## DATA SUPPLIED
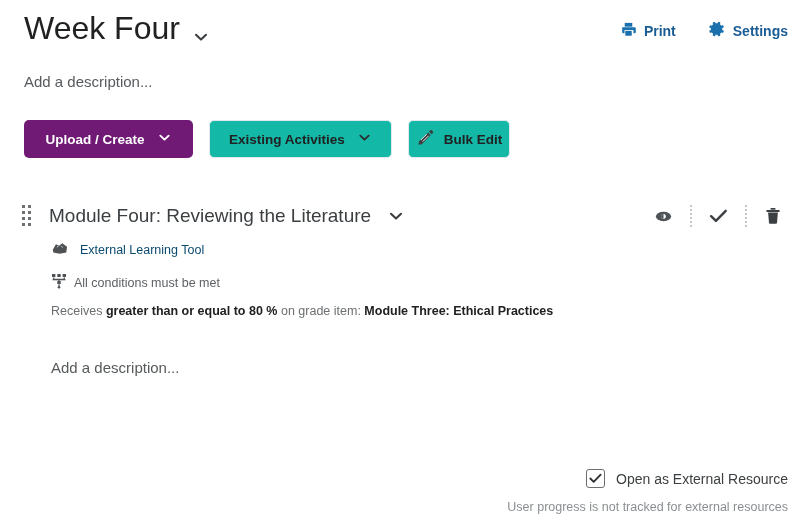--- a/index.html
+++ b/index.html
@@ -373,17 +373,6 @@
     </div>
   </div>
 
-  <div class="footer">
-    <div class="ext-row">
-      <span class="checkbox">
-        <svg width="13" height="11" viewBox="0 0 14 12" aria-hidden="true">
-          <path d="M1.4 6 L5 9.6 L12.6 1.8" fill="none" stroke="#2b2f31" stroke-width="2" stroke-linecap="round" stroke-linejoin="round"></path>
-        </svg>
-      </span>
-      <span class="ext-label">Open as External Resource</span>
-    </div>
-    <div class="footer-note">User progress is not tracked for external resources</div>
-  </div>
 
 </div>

## EXERCISE BRIEF
Where a line of the records has the string "class", return that line.

## WRITTEN SOLUTION
-  <div class="footer">
-    <div class="ext-row">
-      <span class="checkbox">
-      <span class="ext-label">Open as External Resource</span>
-    <div class="footer-note">User progress is not tracked for external resources</div>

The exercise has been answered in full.